Joe was a self-described slob who wanted to please. Everything around him was chaos — his house, his thoughts, and his relationships. However, this tendency to create a muddle out of everything perplexed him greatly since what he desired most was to please the same people that he constantly irritated with his inability to organize himself or his life.
Joe can be viewed as a classic illustration of the divided self.
All of us have competing personality and behavioral tendencies that produce varying degrees of internal and/or external conflict. Let’s consider some familiar examples:
- Perfectionists who procrastinate on tasks they so want to complete for fear that nothing they do is ever good enough.
- Highly empathic people who want to take care of themselves and others but, instead, they over-care for others and neglect themselves.
- Oppositional personalities who repel those they want most to connect with and, consequently suffer when others avoid them.
All these people experience conflict between their aspirations and their actual behaviors. These examples may ring true because, to some degree or another, we all have conflicting aspects of ourselves that play out in similar ways.
How then can we live without the different aspects of ourselves bumping into each other and creating suffering? How can the slob start to clean up his act?
The answer can be found in Self-Regulation.
Making changes involves three consciously choreographed steps, which can be captured by three simple words: stop, think, act.

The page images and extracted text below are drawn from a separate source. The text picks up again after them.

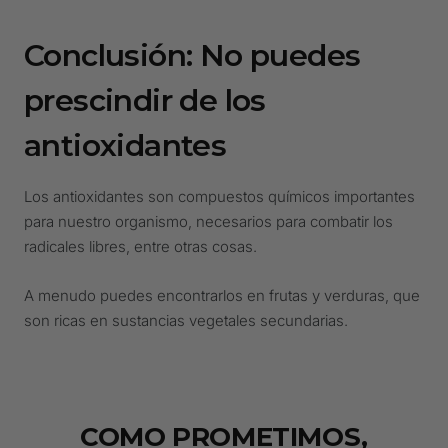
Conclusión: No puedes
prescindir de los
antioxidantes
Los antioxidantes son compuestos químicos importantes
para nuestro organismo, necesarios para combatir los
radicales libres, entre otras cosas.
A menudo puedes encontrarlos en frutas y verduras, que
son ricas en sustancias vegetales secundarias.
COMO PROMETIMOS,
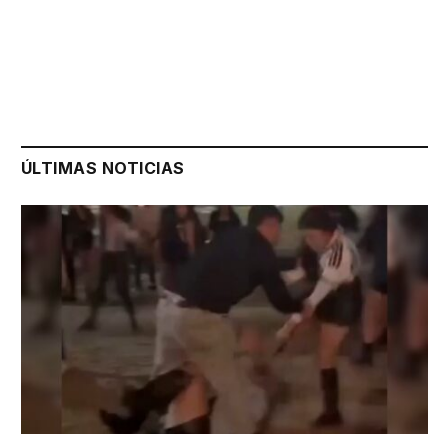
ÚLTIMAS NOTICIAS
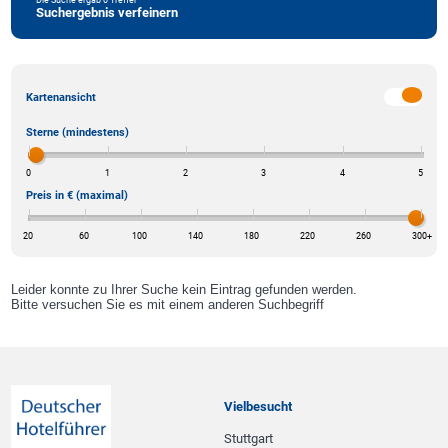
Suchergebnis verfeinern
Kartenansicht
Sterne (mindestens)
0
1
2
3
4
5
Preis in € (maximal)
20
60
100
140
180
220
260
300
+
Leider konnte zu Ihrer Suche kein Eintrag gefunden werden.
Bitte versuchen Sie es mit einem anderen Suchbegriff
Vielbesucht
Stuttgart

We all need a good set of brakes. Stopping before we act is an essential aspect of self-regulation, which Daniel Goleman, among others, has argued is a key component of emotional intelligence and effective leadership.
To hit the brakes:
o Learn what situations, people, or comments tend to trigger noxious and/or unproductive behaviors.
o Learn to flag these triggers and stop before you act.
o While tabling your emotions, give yourself a breather to think of a more productive, less reactive response.
o Remember that the price is too high for not controlling one’s emotions.
Our unproductive emotional responses are more often than not based on faulty thinking. As Shakespeare once wrote, “The fault… is not in the stars, but in ourselves.” Learning not to always believe one’s thoughts or to be a prisoner of one’s perceptions is important. To do this:
o Challenge your beliefs. Ask yourself, “Does this situation really warrant such an intense response? What is causing my negative emotion? For example, is it simply a sour look on the boss’ face or is it my interpretation that her sour look is directed toward me?
o Put your negative response on hold until you have more evidence. Is the boss’ sour look triggering a past unresolved conflict with someone else or is it really something between the two of you?
o Do not judge yourself for aspects of your personality that are unacceptable to you. The word “slob” is a harsh self-judgment. Many of us are inclined to be tough on ourselves and then on others. Backing off judgmental responses and learning self-compassion is key to thinking about ourselves in new, more highly functional ways.
The final step is to consciously change our behavior from emotionally reactive to rationally deliberative. To do this we act our way into a new way of thinking (incidentally this is a more powerful agent of change than thinking our way into a new way of behaving).
o Emulate best practices of those who have overcome similar tendencies; for example, the employee who adopts the practice of refraining from blurting out, “What’s wrong?” to his boss and, instead, asks others for the causes of the boss’ perceived foul mood while taking direction from the boss and completing his assignment.
o Practice the behavior until it becomes habitual. In this way, we “act” our way into a new way of thinking that is automatic and consistent.
At the end of the day, there is hope for the person with conflicting personality tendencies if he or she raises self-awareness and applies self-regulation. When people try to change, others often notice and give credit for their efforts. Small behavioral and attitudinal changes really stand out. While old habits may die hard, die they do with repeated practice and good outcomes.